I want to be able to cut parts of clips and line them up to create an AMV. Any way to get Windows Movie Maker for Xandros or do I need to get something else that does what I need?


----------



## leroys1000 (Aug 16, 2007)

http://www.osalt.com/movie-maker#


----------



## Dracojounin7 (Aug 3, 2009)

Now I've got a file containing what I think is my target, a file called "cinelerra", no extensions, but my shell considers it a "binary". Please help.


----------



## arochester (Jan 17, 2007)

The osalt link is a bit dated.Cinelerra can be "iffy"

More recent changes.

Check out KDEnlive.

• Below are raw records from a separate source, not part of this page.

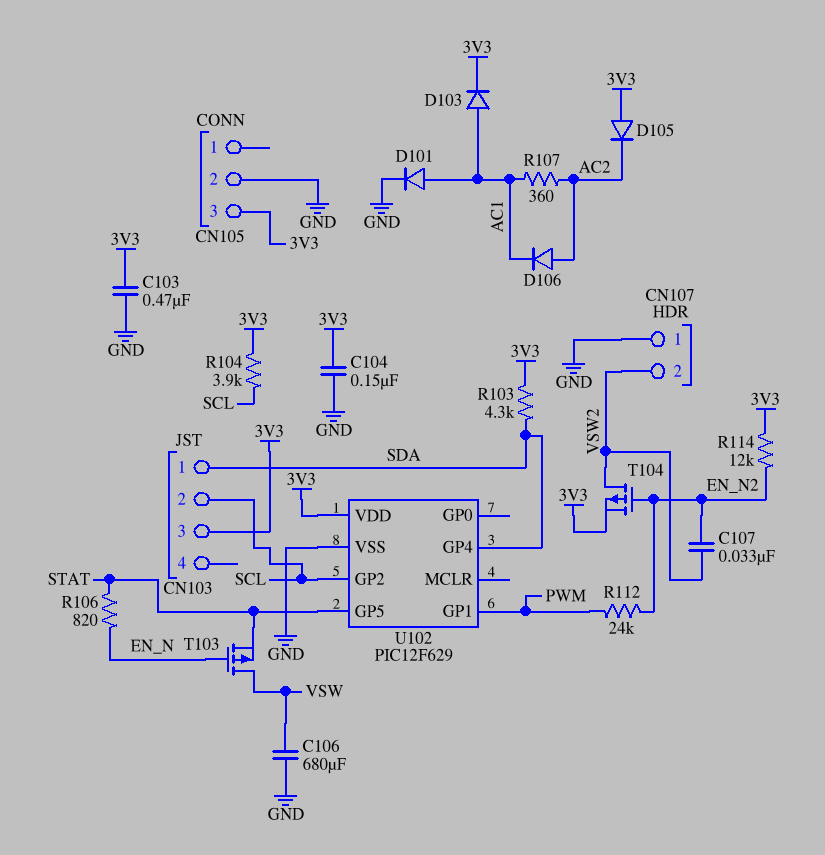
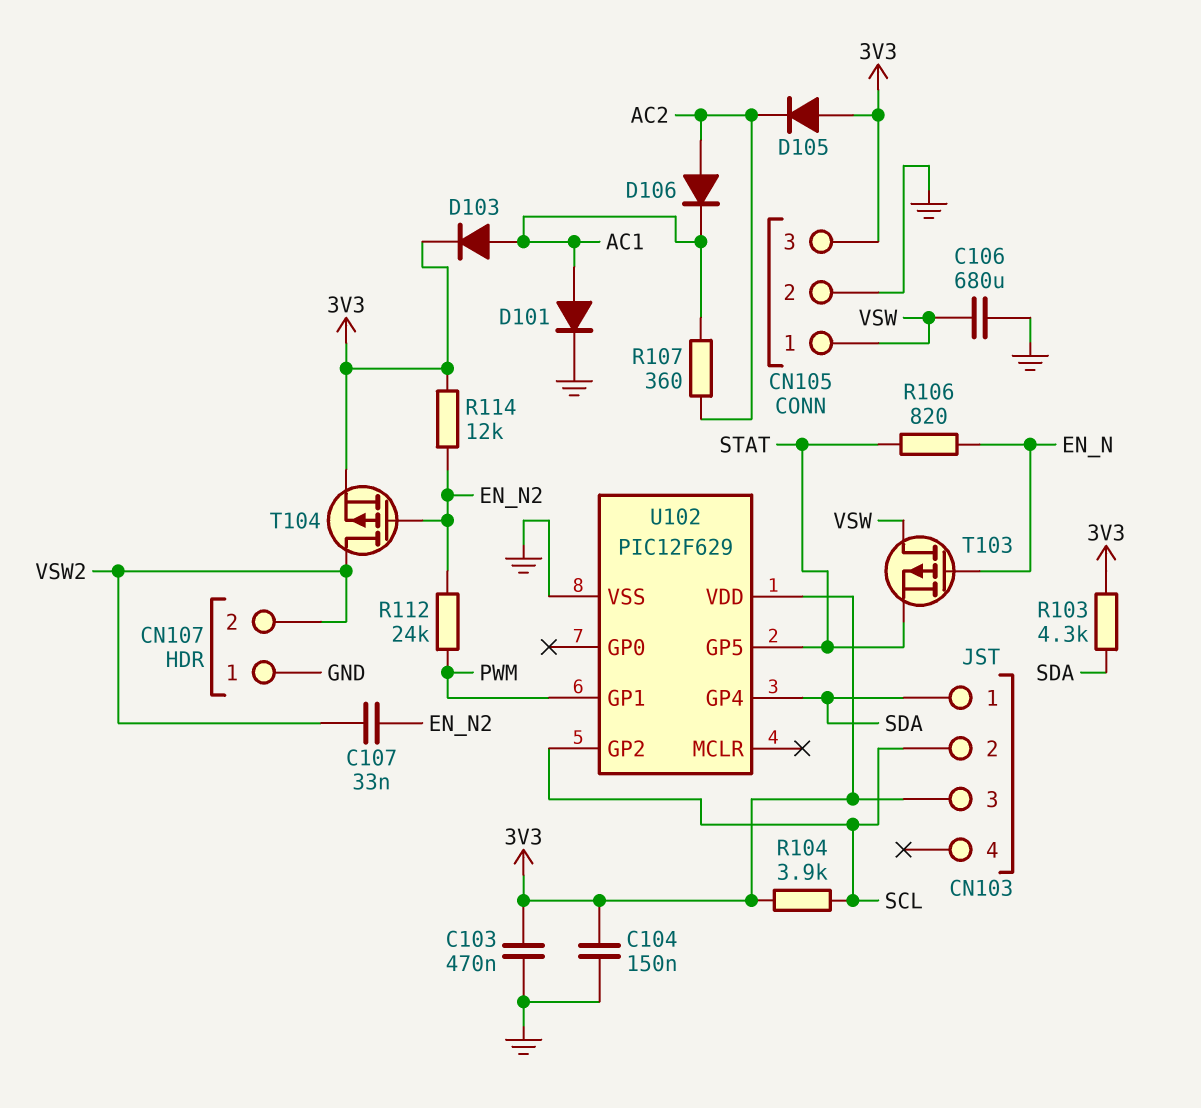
CN105 pin 1: none -> VSW

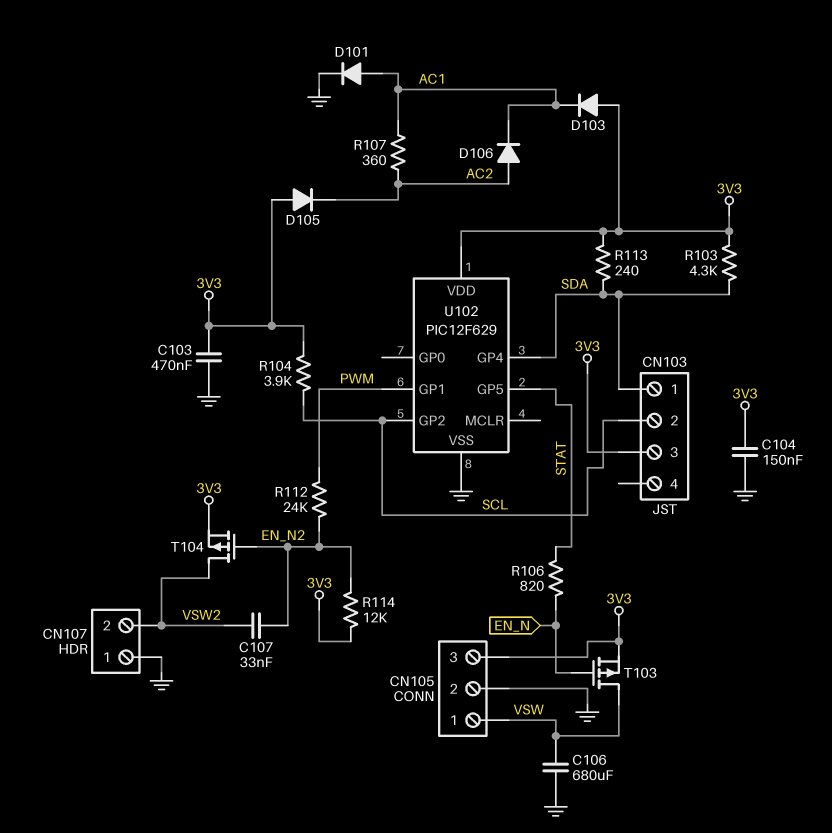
D103: diode (A AC1, K 3V3) -> diode (A 3V3, K AC1)
R113: none -> 240 (3V3, SDA)
T103: PMOS (G EN_N, D VSW, S STAT) -> PMOS (G EN_N, D VSW, S 3V3)

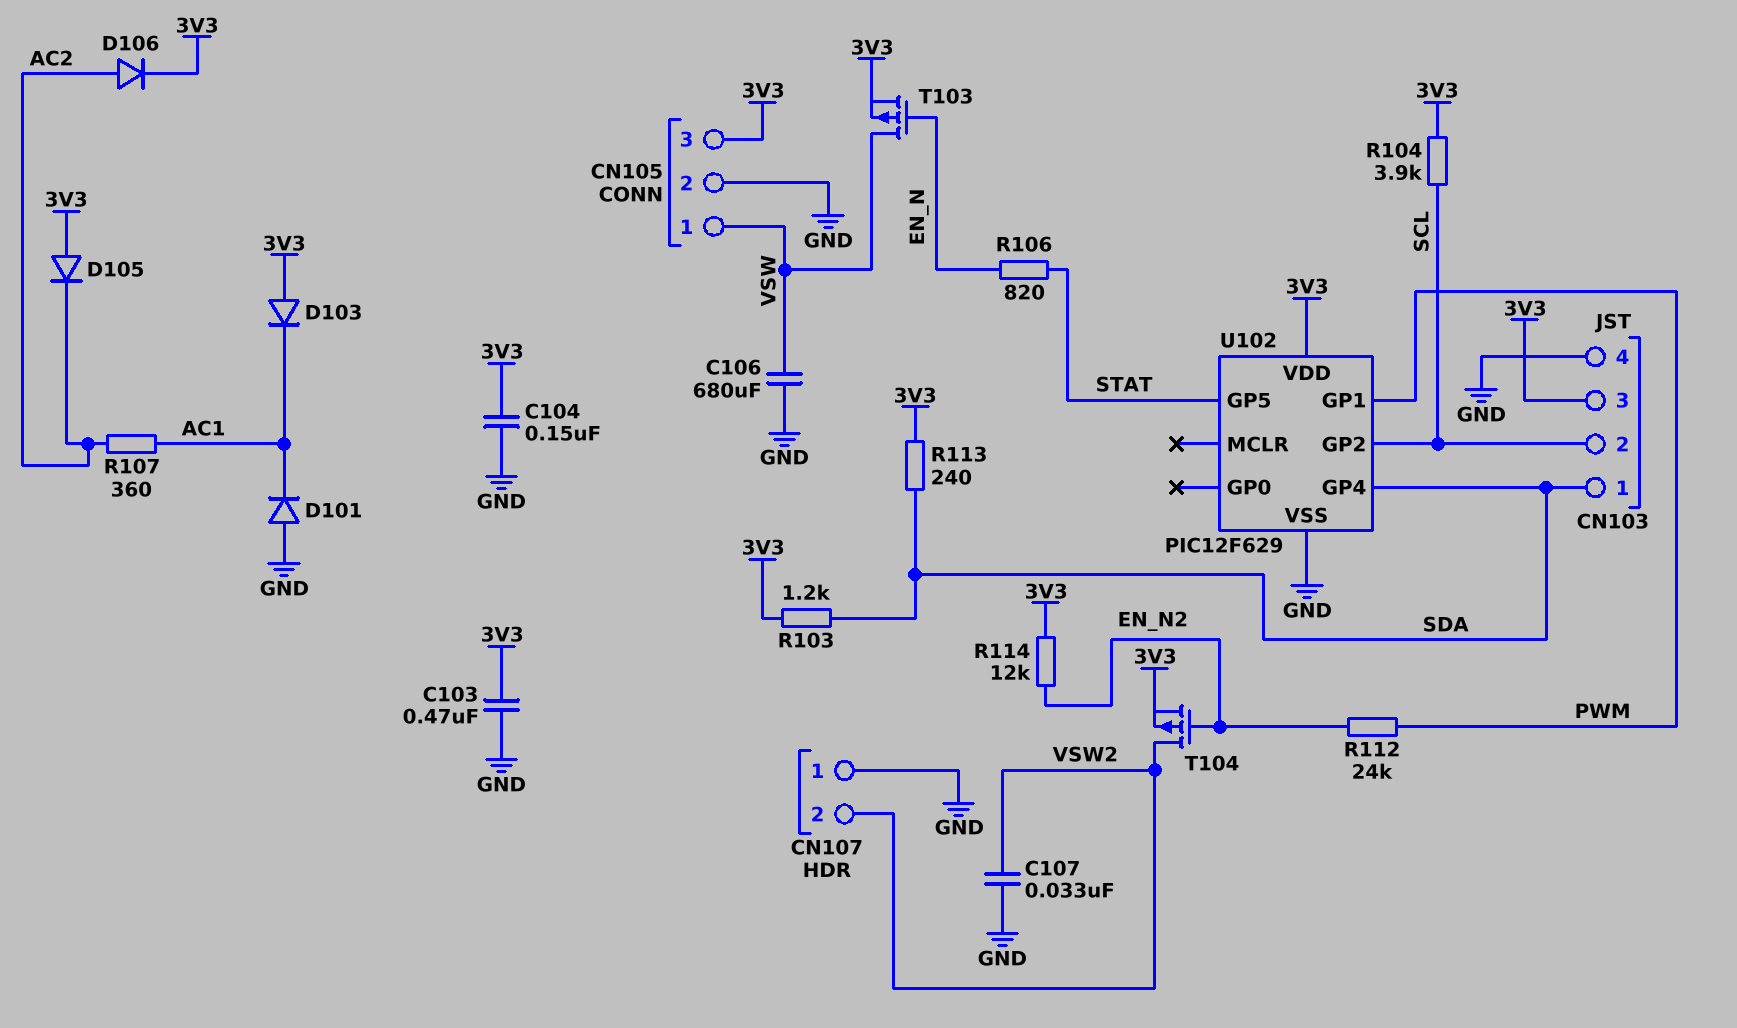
C107: 33nF (EN_N2, VSW2) -> 33nF (GND, VSW2)
CN103 pin 4: none -> GND
D101: diode (A AC1, K GND) -> diode (A GND, K AC1)
D106: diode (A AC2, K AC1) -> diode (A AC2, K 3V3)
R103: 4.3k (3V3, SDA) -> 1.2k (3V3, SDA)

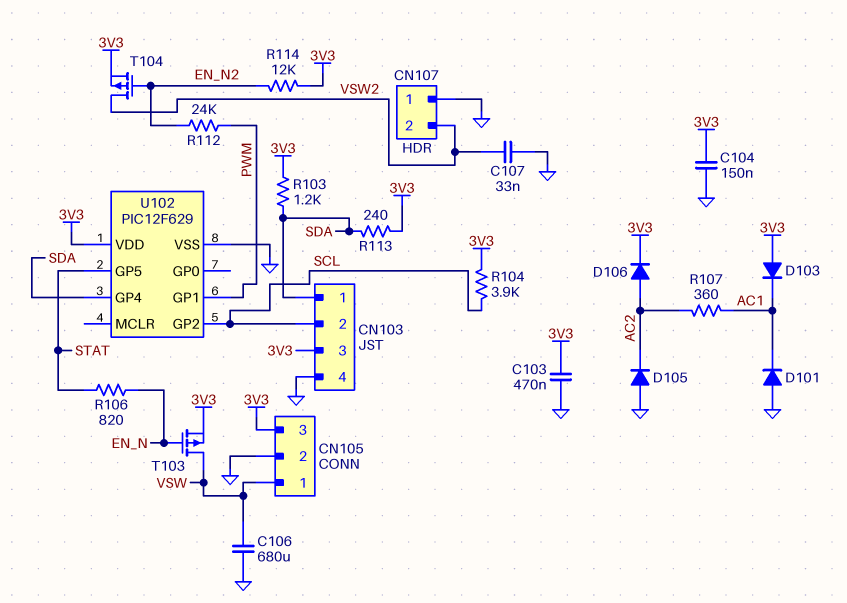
D105: diode (A 3V3, K AC2) -> diode (A GND, K AC2)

Look at the video: 




Check out OpenShot Video Editor.


----------



## briealeida (Jun 3, 2007)

I've fought this battle tooth and nail. I don't do much video editing anymore but I was not satisfied with my choices; perhaps you will have better luck. Here are some links I found useful:

http://www.cyberciti.biz/faq/top5-linux-video-editing-system-software/

(^ the best one)

http://www.linux.com/archive/articles/60837
http://www.lockergnome.com/it/2007/01/23/video-editing-for-ubuntu/


----------